**Belge bölümü**:
Baykal, ''Bu çok ağır bir manzaradır. Büyük sosyal çöküntü demektir. Bugün gazetelerimizin manşetlerinde bu feryatları görüyoruz. İş adamları söylüyor, iş adamlarının kuruluşları söylüyor, iktisatçılar söylüyor. Vatandaşlar feryat ediyor. Asıl üzüntü verici olan da şu, bu manzara karşısında hiçbir şey yapılmamıştır'' diye konuştu.

Türkiye'deki kredi kartı temerrüt faizinin dünya ortalamasının üstünde olduğuna işaret eden Baykal, temerrüte düşen borçların ödenmesini beklemenin ''akla, mantığa sığmayacağını'' söyledi. Bu konuda Türkiye'de acil bir düzenleme yapılması gereğini vurgulayan Baykal, ''Türkiye'de milyonlarca insan faiz, borçluluk sarmalına yakasını kaptırmıştır, kaptırmak üzeredir. Eğer el konulmazsa bu Türkiye'yi perişan edecektir'' dedi.

Bu ekonomik tabloyu krizi yok sayarak ve önemsemeyerek yönetmenin mümkün olmadığını dile getiren Baykal, Türkiye'nin ekonomi politikasıyla ilgili de ''çok vahim yanlışlar yapıldığını'' ileri sürdü.

‘Bütçe hiçbir tutarlılığı olmayan belge’

Bütçeyi ''gerçekçilikten uzak, hiçbir tutarlılığı olmayan bir belge'' olarak niteleyen Baykal, ''O bütçe bugün Türkiye'de yaşanan sıkıntıların, sorunların bir ölçüde kaynağı konumundadır'' dedi.

Bütçenin değiştirilmesi, piyasayı canlandıracak tedbirlerin alınması gerektiğine işaret eden Baykal, bu çerçevede işçilerin üzerindeki stopaj ve prim yükünün azaltılmasını istedi. Baykal, bu çerçevede KDV indiriminin de düşünülebileceğini ifade etti.

Baykal, kredi borçlularıyla ilgili olarak, ''Hükümet derhal harekete geçmelidir. Biz de gereken desteği, katkıyı veririz. O çıkardı, bu çıkardı tartışmasının da bir önemi yok. Bu borçlular, daha makul daha ödenebilir borç içine çekilmelidir. Bu, mutlak bir ihtiyaçtır'' diye konuştu.

(Bir veri kaynağından öğeler)
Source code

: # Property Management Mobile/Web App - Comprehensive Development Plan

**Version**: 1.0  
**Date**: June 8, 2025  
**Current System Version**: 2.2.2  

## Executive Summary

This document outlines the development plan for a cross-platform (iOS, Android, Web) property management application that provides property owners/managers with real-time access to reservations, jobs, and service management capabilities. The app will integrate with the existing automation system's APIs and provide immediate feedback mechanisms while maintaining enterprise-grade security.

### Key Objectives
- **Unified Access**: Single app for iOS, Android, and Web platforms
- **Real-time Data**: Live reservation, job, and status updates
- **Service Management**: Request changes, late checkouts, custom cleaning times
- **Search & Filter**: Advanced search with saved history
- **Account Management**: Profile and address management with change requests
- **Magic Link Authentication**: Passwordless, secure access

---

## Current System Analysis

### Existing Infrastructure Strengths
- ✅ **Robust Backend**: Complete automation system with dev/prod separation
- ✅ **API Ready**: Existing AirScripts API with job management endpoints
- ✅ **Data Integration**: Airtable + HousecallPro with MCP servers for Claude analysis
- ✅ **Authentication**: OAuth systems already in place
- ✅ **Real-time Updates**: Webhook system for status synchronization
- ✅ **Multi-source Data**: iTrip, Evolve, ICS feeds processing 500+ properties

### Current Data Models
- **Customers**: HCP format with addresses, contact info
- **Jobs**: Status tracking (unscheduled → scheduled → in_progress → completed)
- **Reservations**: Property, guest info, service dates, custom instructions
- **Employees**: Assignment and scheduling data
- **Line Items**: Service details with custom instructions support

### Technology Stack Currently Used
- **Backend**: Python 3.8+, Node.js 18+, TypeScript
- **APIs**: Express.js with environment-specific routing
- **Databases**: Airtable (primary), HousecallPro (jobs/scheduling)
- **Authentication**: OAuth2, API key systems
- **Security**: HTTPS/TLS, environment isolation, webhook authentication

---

**Görev 1**: Ekonomi üzerine açıklamaları aktaran metinde Baykal'ın, durumu dile getirdiğini veya feryat ettiğini söylediği bütün kesimleri sırala.
**Görev 2**: Baykal'ın ekonomi ve bütçe üzerine açıklamalarını aktaran metni kaldığı yerden devam ettir.

**Alıştırma yanıtı 1**: İş adamları, iş adamlarının kuruluşları, iktisatçılar, vatandaşlar

**Alıştırma yanıtı 2**:
Krizin iktidar tarafından yeterince anlaşılamamasından büyük üzüntü duyduğunu ifade eden Baykal, Başbakan Recep Tayyip Erdoğan'ın konuya hamasetle, ''Türk Lirası'nın kıymetini düşürmeyiz'' diye baktığını iddia etti. Baykal, ''Ne oldu? En büyük kaybı Türk Lirası yaşıyor. Sen istemediğin halde oluyor. Bu anlamsız propagandayı, milleti aldatmayı bıraksınlar, olayın ciddiyetini görsünler, derhal önlem alsınlar. Bütçeyi değiştirsinler. Derhal değişsin bütçe'' diye konuştu.

‘Ümükler sıkılacak mı sıkılmayacak mı?’

Baykal, IMF ile yürütülen görüşmelere de değinerek, hükümetin anlaşmayı seçim sonrasına ertelediğini, bu erteleme nedeniyle Türkiye'nin 29 Mart sonrasında çok daha ağır koşullarla karşı karşıya kalacağını öne sürdü. Baykal, ''Eğer seçim sonrasında 'IMF ile anlaştık' derler ve ağır bir program ortaya koyarlarsa bunun sorumluluğu bugünkü uyarıları dikkate almayan hükümete aittir'' dedi. Hükümetin seçim sonrasında ''ağır mali önlemler alınmasına yönelik çalışmalar yaptığı'' yönünde duyumlar aldığını ifade eden Baykal, ağır şartların gündeme gelmesinden duyduğu kaygıyı dile getirdi.

Baykal, bir soru üzerine, seçimden sonra ''Ümüklerin sıkılıp sıkılmayacağını göreceğiz. Seçimden sonra milletin ümüğünün sıkılması ihtimaline dikkati çekiyorum'' dedi.

Ekonomiye ilişkin uyarıda bulunmanın kendisinin görevi olduğunu belirten Baykal, ''Biz görevimizi yapıyoruz. Balık bilmezse halik bilir. Başbakan bilmezse millet bilir'' diye konuştu.

Mevcut haliyle IMF ile anlaşmayı uygun görüp görmediğine ilişkin soruyu yanıtlarken de Baykal, ''Müzakerelerin içeriğini bilmeden bir şey söylemek istemiyorum. Söyleyenler de pişman oldular zaten. Giderek hükümetin ümük sıkmaya yönelik düzenlemelere teslim olacağını düşünüyorum'' dedi.

Baykal, Başbakan Erdoğan'ın seçim çalışmaları kapsamında meydanlarda ekonomiye yönelik söylediği sözlere ilişkin soru üzerine de Erdoğan'ın meydan üslubu ile siyasi pratiğinin çok farklı olduğunu geçmiş tecrübelerle gördüklerini ifade etti.

Vatandaşın ekonomik krizin farkında ve kaygı içinde olduğuna işaret eden Baykal, bunun seçimlere yansımasının 29 Mart sonrasında ortaya çıkacağını belirtti.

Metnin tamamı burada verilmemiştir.